During Thursday’s event, Michelle Obama likened the plight of so many low-income students who’ve struggled to overcome a hard-scrabble economic lot to make it to college.

“I’m doing this because that story of opportunity through education is the story of my life, and I want them to know that it can be their story, too, but only if they devote themselves to continuing their education past high school,” Michelle Obama said. “But here’s the thing:  I know that that message alone isn’t enough.  Like I said, this is a two-way street, and that means we all have to step up.”  
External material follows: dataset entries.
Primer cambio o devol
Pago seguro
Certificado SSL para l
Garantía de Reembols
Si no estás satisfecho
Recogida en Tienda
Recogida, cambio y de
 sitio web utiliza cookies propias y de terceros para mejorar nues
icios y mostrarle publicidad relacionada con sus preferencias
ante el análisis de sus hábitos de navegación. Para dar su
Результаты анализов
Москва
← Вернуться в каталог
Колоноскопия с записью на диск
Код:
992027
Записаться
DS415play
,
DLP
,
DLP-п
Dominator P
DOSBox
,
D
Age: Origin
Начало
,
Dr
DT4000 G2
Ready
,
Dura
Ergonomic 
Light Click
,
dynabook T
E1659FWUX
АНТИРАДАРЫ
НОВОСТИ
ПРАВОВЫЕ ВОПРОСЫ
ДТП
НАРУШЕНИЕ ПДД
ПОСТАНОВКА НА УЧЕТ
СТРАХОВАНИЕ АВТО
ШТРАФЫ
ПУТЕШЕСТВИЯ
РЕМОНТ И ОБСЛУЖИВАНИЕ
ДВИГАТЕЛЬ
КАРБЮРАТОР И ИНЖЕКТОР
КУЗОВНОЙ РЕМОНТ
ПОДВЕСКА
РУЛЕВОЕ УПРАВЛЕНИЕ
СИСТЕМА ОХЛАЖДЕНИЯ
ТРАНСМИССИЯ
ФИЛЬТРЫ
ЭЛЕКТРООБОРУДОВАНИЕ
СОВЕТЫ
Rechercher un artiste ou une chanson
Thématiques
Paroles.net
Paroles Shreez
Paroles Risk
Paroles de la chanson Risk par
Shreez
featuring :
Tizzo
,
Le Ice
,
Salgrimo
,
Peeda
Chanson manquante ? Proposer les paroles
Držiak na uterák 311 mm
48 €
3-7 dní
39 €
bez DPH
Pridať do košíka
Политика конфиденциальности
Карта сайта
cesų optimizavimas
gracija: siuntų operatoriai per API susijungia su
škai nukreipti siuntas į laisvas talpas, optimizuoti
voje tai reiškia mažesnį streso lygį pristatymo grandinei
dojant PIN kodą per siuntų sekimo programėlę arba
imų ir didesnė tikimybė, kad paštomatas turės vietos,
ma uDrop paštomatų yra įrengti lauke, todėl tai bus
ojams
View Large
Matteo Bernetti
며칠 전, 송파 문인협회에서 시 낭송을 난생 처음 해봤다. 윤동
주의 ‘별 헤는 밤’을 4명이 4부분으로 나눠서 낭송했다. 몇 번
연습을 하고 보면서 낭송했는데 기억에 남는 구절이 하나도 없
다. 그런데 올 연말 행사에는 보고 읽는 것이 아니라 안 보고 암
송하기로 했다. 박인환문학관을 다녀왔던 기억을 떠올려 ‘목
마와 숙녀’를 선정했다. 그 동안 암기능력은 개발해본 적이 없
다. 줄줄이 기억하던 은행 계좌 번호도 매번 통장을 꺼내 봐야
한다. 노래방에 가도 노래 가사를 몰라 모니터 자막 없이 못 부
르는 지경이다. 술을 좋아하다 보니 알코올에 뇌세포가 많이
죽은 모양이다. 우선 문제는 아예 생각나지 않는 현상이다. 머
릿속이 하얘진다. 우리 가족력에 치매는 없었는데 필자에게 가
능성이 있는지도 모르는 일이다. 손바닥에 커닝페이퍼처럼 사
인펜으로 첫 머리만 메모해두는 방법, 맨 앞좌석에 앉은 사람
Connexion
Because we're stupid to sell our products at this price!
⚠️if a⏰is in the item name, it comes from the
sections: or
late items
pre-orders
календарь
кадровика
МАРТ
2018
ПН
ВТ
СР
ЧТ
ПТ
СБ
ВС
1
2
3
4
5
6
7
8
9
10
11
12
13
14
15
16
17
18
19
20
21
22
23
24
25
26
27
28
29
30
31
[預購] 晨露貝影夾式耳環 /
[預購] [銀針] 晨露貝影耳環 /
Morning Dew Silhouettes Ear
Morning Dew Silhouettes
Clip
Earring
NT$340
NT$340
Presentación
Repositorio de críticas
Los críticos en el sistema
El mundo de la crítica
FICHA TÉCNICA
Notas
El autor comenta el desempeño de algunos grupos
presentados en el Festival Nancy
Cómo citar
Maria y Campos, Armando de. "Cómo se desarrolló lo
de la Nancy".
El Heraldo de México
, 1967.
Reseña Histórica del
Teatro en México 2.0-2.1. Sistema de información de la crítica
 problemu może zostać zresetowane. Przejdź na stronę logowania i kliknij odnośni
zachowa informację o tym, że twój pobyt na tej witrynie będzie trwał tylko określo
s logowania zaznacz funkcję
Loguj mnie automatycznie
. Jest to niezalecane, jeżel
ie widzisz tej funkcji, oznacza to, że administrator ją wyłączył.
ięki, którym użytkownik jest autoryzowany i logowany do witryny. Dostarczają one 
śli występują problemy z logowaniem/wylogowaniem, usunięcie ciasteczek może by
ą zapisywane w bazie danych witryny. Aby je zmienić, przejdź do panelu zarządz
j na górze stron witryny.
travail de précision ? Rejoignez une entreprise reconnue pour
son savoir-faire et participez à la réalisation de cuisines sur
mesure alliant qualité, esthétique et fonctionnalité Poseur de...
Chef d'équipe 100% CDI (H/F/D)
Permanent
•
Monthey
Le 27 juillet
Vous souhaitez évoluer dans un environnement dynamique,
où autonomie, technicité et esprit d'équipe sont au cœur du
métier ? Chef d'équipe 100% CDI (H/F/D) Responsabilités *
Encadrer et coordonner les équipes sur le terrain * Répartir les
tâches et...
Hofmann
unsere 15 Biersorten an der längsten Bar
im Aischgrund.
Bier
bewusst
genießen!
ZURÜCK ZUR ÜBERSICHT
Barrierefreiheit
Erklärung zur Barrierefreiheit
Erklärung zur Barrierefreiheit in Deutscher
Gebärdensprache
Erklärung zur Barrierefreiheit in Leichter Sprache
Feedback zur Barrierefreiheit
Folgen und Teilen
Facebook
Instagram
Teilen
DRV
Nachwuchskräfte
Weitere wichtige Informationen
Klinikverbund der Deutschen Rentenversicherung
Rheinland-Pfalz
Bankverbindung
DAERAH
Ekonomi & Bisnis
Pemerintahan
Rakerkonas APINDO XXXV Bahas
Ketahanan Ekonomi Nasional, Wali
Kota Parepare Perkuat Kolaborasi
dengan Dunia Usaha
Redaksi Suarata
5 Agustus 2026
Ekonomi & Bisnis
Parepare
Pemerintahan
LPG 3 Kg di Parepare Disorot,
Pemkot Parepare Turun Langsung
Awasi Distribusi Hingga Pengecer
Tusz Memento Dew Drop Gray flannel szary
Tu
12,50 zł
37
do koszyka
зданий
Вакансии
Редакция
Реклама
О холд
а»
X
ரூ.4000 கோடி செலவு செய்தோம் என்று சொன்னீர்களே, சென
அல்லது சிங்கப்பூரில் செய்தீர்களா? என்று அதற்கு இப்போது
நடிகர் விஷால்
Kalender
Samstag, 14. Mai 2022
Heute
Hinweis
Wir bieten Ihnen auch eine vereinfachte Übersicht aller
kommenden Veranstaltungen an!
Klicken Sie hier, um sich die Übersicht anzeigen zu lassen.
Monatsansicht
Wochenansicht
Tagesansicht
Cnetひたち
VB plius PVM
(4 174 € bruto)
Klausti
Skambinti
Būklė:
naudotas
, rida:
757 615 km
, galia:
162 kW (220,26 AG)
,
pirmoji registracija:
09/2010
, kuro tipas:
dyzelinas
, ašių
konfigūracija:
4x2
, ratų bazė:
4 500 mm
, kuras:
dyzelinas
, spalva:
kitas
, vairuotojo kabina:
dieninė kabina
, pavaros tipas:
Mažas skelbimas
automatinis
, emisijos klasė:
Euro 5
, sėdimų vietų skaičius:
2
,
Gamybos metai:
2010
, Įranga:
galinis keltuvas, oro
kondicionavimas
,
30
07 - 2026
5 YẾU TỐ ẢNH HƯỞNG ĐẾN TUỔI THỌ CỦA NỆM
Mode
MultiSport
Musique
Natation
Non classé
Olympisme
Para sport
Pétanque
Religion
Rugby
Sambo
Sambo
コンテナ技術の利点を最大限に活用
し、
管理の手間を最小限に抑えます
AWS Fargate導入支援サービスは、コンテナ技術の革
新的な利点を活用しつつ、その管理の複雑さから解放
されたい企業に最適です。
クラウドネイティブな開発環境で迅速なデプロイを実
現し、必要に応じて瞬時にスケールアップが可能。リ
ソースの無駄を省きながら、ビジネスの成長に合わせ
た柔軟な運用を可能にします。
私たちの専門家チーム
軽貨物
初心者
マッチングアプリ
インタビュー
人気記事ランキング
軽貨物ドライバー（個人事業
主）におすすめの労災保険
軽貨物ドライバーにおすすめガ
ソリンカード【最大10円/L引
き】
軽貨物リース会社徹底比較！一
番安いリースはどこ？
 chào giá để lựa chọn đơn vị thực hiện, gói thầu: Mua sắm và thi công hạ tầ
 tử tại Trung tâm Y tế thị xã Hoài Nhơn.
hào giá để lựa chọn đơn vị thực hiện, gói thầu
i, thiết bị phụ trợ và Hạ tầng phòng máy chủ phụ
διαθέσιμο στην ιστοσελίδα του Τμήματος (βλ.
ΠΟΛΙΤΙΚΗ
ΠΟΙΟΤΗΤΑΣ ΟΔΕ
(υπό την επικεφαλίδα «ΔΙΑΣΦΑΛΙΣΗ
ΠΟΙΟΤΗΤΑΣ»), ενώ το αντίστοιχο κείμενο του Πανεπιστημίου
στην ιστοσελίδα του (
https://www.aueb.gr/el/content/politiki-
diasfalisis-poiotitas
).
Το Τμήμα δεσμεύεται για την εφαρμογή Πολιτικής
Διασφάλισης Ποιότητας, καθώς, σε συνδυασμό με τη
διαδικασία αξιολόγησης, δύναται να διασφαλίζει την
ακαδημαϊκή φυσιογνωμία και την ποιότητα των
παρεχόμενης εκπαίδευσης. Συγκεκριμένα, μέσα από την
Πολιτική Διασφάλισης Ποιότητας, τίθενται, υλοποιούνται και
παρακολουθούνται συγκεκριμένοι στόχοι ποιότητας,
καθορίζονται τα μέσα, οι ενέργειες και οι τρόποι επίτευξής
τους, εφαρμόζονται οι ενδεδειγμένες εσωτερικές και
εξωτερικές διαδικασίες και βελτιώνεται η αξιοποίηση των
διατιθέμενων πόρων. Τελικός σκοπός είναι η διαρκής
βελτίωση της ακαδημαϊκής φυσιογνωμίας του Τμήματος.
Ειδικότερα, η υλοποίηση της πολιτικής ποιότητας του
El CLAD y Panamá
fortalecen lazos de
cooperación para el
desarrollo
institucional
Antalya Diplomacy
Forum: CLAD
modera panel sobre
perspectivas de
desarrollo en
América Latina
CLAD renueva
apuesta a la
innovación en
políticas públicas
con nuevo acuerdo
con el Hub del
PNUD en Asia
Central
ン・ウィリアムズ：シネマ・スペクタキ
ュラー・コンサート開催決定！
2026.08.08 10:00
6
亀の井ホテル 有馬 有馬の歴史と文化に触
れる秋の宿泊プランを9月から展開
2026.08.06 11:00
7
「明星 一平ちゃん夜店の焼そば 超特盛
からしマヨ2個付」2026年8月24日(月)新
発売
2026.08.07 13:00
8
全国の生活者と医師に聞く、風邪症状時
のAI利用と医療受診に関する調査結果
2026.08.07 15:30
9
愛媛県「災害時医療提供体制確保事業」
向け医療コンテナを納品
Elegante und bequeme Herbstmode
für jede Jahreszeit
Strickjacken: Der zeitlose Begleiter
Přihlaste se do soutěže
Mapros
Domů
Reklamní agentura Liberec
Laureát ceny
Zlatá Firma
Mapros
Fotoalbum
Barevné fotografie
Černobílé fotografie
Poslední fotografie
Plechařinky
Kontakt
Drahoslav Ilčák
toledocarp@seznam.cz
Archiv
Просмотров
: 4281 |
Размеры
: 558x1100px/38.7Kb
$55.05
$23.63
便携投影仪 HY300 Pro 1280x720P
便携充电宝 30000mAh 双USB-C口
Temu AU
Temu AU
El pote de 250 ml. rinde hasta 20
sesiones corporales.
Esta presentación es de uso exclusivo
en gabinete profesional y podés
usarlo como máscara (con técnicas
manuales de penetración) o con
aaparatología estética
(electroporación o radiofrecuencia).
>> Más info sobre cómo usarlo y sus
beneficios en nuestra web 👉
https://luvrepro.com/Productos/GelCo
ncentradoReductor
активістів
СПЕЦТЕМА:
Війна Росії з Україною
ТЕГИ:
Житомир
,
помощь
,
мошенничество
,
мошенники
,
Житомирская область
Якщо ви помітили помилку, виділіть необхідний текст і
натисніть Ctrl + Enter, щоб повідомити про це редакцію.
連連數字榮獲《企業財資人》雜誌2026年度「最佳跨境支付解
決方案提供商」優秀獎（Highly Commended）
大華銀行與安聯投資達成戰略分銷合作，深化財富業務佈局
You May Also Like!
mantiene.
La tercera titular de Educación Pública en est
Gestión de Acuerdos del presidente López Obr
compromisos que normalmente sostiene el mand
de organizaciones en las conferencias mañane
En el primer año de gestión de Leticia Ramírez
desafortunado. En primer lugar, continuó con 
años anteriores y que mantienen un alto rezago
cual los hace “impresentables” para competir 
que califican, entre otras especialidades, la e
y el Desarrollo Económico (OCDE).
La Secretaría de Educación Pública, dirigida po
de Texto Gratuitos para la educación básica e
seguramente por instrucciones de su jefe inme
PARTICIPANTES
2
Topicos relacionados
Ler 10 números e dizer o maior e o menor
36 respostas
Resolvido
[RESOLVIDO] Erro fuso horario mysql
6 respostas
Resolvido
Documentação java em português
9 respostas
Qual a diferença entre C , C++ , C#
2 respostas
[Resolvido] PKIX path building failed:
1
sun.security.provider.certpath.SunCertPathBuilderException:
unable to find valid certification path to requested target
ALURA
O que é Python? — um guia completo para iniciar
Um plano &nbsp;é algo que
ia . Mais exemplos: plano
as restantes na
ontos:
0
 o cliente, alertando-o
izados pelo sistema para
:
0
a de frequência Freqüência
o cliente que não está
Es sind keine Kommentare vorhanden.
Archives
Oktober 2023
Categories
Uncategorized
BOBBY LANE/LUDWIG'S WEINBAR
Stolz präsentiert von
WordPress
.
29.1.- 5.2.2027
Despite America’s shrinking standing among college graduate-producing nations, there has been some growth in recent years. In 2010, Americans earned 257,772 more college degrees than they had in 2008, according to a recent report by the College Board Advocacy & Policy Center. That growth includes nearly 100,000 Associate Degrees and more than 86,000 Bachelor’s Degrees. And the number of high school students dropping out of school is at its lowest point in 40 years, President Obama said, noting the dropout rate among Hispanic students has been cut in half over the last decade.

“Even after all these steps that we’ve taken over the last five years, we still have a long way to go to unlock the doors of higher education to more Americans and especially lower-income Americans,” Obama said. 

Indeed, as the administration touts the improved high school graduation rates and pushes for more innovative ways of helping poor students gain access to college, a relatively low percentage of them are landing on campuses following high school graduation.

In 2012, only 50.9% of recent low-income students who completed high school were enrolled in college. That’s down from a record-high of 58.4% in 2007, according to a recent report by the Pew Research Center. At the same time enrollment rates among middle- and high-income students have risen. About 64.7% of middle-income students and 80.7% of high-incomes students were in college.

The Pew data also show that after decades of a wide racial gap and racial disparities in college enrollment rates, about two-thirds of white, black and Hispanic high school graduates were enrolled in college at 68%, 67% and 67% respectively.

While President Obama’s various education initiatives and executive orders are ambitious, it doesn’t appear lost on the president that there is much more work to be done to get a college degree in the hands of more American students, in spite of their economic class.

“Even after all these steps that we’ve taken over the last five years, we still have a long way to go to unlock the doors of higher education to more Americans and especially lower-income Americans,” Obama said. “Unfortunately, today only 30% of low-income students enroll in college right after high school and, far worse, by their mid-twenties only 9% earn a bachelor’s degree. 

“So if we as a nation can expand opportunity and reach out to those young people and help them not just go to college but graduate from college or university, it could have a transformative effect,” he said. “There is this huge cohort of talent that we’re not tapping.”